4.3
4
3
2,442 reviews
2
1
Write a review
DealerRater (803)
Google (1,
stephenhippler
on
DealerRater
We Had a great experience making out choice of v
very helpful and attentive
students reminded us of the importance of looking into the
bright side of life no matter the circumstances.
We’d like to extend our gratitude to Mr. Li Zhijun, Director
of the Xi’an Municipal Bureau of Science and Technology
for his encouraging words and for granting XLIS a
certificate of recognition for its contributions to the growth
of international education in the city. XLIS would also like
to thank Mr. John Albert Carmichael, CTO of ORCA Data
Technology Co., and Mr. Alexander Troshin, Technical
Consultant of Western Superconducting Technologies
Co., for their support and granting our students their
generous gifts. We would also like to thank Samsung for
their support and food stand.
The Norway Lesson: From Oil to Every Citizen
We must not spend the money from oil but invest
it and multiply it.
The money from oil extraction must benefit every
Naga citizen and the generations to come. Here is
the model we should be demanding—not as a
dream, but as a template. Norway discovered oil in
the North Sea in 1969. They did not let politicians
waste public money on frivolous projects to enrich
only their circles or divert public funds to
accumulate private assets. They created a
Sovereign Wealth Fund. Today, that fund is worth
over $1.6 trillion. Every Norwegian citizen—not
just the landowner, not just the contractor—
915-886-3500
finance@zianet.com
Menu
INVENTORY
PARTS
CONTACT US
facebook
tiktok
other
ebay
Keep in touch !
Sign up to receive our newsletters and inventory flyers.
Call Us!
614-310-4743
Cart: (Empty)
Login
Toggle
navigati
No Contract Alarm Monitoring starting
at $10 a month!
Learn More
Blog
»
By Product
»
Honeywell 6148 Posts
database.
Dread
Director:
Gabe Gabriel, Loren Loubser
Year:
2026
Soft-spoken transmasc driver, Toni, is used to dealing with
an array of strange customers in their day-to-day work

Task details
Which lines of the material above contain the string "thank"? Pull out each such line in full, treating uppercase and lowercase letters as different.

Answer to the exercise
to thank Mr. John Albert Carmichael, CTO of ORCA Data
generous gifts. We would also like to thank Samsung for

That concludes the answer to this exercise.